● **WHAT IS REQUIRED**
Scan the records below for the line containing "Uno dei principali" and the line containing "Leona Panier: „Quantifizierung". Copy both, plus every line between, exactly.

Records from a data source
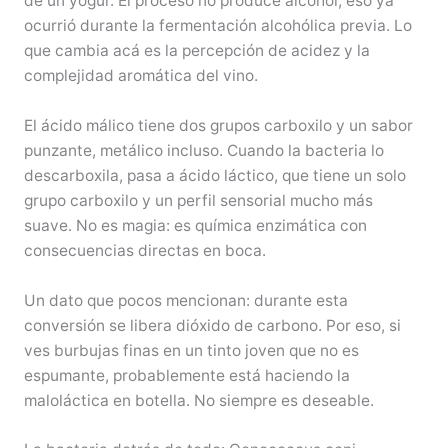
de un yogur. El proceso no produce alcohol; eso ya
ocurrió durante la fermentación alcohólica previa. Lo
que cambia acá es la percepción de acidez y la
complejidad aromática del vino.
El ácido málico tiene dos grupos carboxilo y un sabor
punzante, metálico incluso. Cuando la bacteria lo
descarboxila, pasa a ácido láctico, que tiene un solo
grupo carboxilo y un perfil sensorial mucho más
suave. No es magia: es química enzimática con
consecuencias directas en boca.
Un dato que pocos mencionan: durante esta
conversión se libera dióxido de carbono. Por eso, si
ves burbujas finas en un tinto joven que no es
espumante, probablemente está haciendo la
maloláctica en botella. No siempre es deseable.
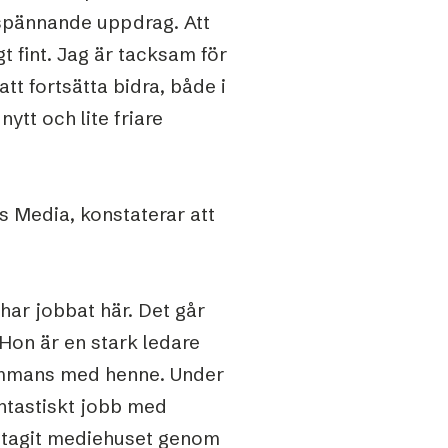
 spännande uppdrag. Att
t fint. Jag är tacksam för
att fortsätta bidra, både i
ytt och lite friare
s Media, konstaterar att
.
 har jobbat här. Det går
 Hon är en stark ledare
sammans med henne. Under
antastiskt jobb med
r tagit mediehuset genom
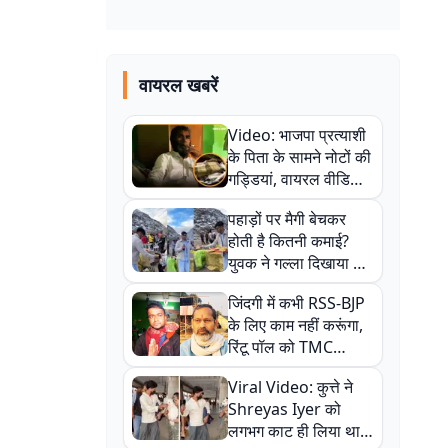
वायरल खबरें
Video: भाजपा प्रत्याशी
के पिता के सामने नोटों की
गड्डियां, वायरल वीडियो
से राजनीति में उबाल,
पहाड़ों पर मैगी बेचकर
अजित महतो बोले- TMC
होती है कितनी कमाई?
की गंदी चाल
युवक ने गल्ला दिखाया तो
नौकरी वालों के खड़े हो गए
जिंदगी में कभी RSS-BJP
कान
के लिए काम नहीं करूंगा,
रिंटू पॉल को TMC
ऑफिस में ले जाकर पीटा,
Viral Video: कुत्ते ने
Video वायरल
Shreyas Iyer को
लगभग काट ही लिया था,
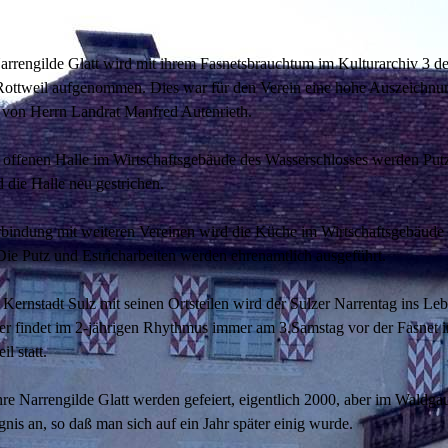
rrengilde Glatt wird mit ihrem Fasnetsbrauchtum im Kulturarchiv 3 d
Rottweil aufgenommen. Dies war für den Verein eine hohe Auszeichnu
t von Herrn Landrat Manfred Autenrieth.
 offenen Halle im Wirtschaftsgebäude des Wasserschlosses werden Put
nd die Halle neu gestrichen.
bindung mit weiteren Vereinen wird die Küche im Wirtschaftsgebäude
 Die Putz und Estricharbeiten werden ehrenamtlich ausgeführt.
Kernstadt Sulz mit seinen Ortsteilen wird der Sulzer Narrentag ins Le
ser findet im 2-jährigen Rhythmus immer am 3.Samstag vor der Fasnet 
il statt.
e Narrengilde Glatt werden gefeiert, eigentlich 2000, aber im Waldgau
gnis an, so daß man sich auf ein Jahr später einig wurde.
--
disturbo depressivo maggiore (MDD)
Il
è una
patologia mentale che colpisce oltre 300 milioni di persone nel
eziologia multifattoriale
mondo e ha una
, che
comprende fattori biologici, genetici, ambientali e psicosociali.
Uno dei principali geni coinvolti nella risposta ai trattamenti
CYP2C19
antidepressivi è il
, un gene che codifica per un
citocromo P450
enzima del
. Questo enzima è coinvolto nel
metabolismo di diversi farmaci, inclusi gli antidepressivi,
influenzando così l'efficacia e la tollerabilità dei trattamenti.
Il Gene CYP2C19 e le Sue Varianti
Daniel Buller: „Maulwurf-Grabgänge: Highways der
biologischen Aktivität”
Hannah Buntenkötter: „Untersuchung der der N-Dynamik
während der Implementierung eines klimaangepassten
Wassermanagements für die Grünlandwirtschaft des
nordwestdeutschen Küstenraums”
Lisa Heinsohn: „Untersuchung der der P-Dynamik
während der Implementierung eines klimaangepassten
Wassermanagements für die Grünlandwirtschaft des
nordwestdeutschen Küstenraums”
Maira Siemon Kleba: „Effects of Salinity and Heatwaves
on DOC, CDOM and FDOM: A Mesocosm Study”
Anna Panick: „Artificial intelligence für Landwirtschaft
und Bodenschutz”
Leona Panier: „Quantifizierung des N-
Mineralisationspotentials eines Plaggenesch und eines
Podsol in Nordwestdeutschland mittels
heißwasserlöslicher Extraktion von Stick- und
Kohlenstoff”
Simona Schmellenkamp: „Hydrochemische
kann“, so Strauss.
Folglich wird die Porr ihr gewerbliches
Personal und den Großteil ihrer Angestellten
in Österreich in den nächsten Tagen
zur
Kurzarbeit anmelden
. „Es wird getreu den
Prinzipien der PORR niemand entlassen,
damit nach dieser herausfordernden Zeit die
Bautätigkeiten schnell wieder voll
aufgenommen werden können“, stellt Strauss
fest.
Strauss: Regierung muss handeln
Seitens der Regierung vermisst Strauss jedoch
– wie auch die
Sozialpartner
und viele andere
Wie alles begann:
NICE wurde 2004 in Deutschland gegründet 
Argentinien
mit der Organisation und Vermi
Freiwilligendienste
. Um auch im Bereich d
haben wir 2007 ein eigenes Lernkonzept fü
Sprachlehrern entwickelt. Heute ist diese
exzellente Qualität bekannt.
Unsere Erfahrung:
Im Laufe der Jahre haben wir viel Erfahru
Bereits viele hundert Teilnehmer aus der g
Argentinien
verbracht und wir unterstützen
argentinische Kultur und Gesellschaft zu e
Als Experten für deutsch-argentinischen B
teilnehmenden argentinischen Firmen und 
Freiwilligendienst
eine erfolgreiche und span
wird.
==
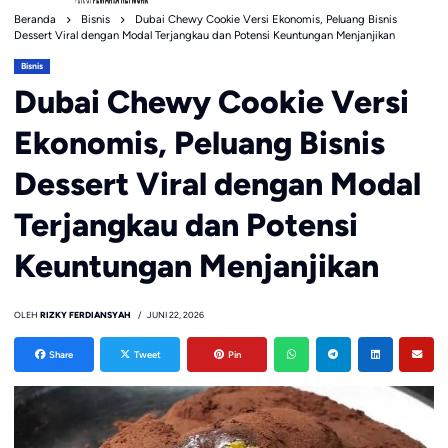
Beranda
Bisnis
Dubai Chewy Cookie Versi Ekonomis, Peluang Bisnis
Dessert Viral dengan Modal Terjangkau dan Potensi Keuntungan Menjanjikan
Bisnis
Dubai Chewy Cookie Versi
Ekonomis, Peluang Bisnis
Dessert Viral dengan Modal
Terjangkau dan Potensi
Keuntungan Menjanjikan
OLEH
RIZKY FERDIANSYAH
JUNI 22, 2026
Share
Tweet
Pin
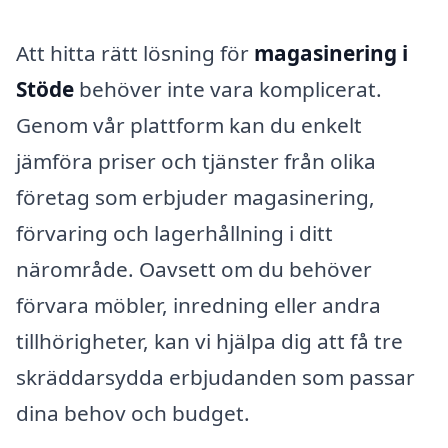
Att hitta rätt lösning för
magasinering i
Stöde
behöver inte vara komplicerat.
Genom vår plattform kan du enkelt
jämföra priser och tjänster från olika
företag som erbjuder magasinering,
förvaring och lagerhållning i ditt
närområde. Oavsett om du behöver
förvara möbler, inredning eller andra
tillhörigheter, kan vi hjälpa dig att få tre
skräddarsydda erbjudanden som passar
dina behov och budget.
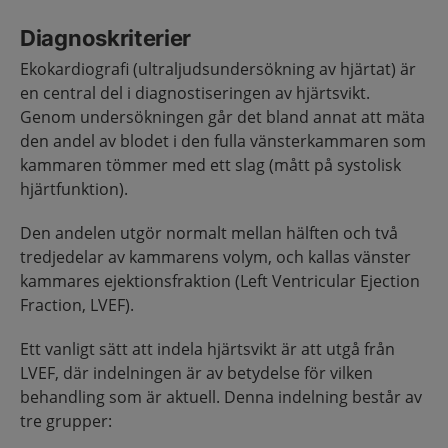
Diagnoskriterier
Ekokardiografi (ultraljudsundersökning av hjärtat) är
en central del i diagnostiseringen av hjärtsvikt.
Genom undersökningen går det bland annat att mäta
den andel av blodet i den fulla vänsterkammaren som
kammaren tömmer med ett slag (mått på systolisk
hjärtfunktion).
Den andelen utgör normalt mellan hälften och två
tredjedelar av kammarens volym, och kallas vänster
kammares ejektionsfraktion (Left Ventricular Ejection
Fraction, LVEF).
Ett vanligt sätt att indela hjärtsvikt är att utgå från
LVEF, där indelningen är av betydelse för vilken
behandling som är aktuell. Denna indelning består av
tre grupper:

● **SOLVED EXERCISE**
Uno dei principali geni coinvolti nella risposta ai trattamenti
CYP2C19
antidepressivi è il
, un gene che codifica per un
citocromo P450
enzima del
. Questo enzima è coinvolto nel
metabolismo di diversi farmaci, inclusi gli antidepressivi,
influenzando così l'efficacia e la tollerabilità dei trattamenti.
Il Gene CYP2C19 e le Sue Varianti
Daniel Buller: „Maulwurf-Grabgänge: Highways der
biologischen Aktivität”
Hannah Buntenkötter: „Untersuchung der der N-Dynamik
während der Implementierung eines klimaangepassten
Wassermanagements für die Grünlandwirtschaft des
nordwestdeutschen Küstenraums”
Lisa Heinsohn: „Untersuchung der der P-Dynamik
während der Implementierung eines klimaangepassten
Wassermanagements für die Grünlandwirtschaft des
nordwestdeutschen Küstenraums”
Maira Siemon Kleba: „Effects of Salinity and Heatwaves
on DOC, CDOM and FDOM: A Mesocosm Study”
Anna Panick: „Artificial intelligence für Landwirtschaft
und Bodenschutz”
Leona Panier: „Quantifizierung des N-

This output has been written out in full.